Gijselman & Steup, Fa. V. Van Velsen, Fa. Beaukkerk & Cop, dan N.
Koster. Sedangkan anggota bursa di Semarang waktu itu adalah : Fa. Dunlop &
Koff, Fa. Gijselman & Steup, Fa. Monad & Co, Fa. Companien & Co,
serta Fa. P.H. Soeters & Co.
Perkembangan pasar modal waktu itu cukup menggembirakan yang terlihat dari
nilai efek yang tercatat yang mencapai NIF 1,4 milyar (jika di indeks dengan
harga beras yang disubsidi pada tahun 1982, nilainya adalah + Rp. 7
triliun) yang berasal dari 250 macam efek.
Perang Dunia II
Pada permulaan tahun 1939 keadaan suhu politik di Eropa menghangat dengan
memuncaknya kekuasaan Adolf Hitler. Melihat keadaan ini, pemerintah Hindia Belanda
mengambil kebijaksanaan untuk memusatkan perdagangan Efek-nya di Batavia serta
menutup bursa efek di Surabaya dan di Semarang.

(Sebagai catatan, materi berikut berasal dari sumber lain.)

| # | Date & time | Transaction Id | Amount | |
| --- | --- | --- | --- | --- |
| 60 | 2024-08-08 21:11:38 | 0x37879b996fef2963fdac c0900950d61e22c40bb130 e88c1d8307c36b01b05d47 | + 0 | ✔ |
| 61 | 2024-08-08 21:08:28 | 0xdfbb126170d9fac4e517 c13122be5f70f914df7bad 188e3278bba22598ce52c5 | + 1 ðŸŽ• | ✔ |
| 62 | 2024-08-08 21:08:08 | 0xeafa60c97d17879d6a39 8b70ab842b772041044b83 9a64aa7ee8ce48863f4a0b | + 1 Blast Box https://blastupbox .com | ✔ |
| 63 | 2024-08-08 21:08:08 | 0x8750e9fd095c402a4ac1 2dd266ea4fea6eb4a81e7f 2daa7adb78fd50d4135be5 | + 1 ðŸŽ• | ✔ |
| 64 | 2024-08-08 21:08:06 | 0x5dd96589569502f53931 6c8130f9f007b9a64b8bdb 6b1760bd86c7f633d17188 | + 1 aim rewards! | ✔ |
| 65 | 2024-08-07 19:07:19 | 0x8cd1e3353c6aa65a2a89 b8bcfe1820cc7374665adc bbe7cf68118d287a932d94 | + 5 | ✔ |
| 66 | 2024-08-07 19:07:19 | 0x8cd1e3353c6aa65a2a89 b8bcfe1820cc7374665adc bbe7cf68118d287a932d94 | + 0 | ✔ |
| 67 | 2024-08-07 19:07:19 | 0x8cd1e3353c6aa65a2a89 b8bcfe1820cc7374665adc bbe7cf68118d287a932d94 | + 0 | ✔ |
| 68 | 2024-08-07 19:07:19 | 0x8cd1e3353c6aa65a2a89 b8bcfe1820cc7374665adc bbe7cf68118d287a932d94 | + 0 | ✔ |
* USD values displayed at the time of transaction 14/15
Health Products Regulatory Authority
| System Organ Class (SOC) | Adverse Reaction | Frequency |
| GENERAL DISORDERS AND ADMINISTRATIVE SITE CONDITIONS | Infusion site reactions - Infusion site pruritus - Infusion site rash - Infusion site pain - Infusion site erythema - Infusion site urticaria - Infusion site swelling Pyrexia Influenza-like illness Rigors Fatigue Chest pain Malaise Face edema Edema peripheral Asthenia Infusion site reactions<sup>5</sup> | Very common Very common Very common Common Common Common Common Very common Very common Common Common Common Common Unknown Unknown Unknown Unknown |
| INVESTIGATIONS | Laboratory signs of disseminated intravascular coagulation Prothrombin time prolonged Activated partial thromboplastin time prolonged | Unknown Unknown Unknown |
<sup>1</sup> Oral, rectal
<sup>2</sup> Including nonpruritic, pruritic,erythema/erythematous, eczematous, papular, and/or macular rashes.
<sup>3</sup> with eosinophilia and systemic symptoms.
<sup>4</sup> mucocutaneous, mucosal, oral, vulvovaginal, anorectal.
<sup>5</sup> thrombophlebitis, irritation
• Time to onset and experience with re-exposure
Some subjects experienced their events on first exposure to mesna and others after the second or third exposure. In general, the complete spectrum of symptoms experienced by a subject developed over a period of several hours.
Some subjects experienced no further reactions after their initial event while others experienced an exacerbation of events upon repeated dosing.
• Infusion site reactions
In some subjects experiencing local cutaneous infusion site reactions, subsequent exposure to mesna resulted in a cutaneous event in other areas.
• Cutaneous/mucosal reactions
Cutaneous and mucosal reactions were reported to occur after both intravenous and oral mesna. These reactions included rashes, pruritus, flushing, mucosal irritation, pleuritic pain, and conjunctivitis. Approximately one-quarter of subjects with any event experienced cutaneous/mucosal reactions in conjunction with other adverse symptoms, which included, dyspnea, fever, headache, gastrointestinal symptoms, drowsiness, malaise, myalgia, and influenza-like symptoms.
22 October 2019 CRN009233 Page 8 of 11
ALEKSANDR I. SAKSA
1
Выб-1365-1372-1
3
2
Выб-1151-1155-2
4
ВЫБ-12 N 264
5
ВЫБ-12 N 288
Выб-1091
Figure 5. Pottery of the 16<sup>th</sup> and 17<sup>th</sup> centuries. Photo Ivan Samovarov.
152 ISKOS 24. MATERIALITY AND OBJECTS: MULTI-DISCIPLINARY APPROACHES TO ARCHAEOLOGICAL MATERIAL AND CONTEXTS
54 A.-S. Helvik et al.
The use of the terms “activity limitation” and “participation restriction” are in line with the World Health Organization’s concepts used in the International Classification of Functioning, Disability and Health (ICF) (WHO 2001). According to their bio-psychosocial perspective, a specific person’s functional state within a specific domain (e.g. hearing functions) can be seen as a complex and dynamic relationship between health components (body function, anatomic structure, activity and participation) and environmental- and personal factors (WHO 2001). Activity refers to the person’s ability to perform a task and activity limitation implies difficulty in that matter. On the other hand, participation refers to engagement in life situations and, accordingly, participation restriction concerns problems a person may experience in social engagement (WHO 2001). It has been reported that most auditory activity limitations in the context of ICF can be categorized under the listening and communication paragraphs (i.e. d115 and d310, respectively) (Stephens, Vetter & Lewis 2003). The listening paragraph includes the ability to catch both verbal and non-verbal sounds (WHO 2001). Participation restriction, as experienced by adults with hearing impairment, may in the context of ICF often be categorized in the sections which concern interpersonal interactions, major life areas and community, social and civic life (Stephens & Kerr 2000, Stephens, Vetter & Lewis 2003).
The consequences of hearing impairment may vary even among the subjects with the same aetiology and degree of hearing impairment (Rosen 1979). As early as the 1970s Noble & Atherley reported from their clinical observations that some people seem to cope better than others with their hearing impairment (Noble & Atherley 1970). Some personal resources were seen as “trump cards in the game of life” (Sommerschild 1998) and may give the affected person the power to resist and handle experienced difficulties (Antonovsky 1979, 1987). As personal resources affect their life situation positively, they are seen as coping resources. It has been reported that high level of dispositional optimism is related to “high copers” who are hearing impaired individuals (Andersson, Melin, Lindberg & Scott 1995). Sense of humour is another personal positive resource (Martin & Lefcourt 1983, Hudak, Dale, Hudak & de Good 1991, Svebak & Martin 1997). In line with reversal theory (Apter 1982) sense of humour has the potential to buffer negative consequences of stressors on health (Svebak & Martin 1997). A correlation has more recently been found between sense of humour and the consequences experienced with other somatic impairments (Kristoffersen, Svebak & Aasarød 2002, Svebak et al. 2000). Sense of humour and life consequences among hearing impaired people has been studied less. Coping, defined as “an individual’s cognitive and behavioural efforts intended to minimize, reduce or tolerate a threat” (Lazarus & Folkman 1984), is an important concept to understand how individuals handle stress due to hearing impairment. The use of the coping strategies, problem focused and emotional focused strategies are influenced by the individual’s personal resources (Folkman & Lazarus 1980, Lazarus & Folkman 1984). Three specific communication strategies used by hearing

Namun pada tanggal 17 Mei 1940 secara keseluruhan kegiatan perdagangan efek
ditutup dan dikeluarkan peraturan yang menyatakan bahwa semua efek-efek harus
disimpan dalam bank yang ditunjuk oleh Pemerintah Hindia Belanda. Penutupan
ketiga bursa efek tersebut sangat mengganggu likuiditas efek, menyulitkan para
pemilik efek, dan berakibat pula pada penutupan kantor-kantor pialang serta
pemutusan hubungan kerja. Selain itu juga mengakibatkan banyak perusahaan dan
perseorangan enggan menanam modal di Indonesia.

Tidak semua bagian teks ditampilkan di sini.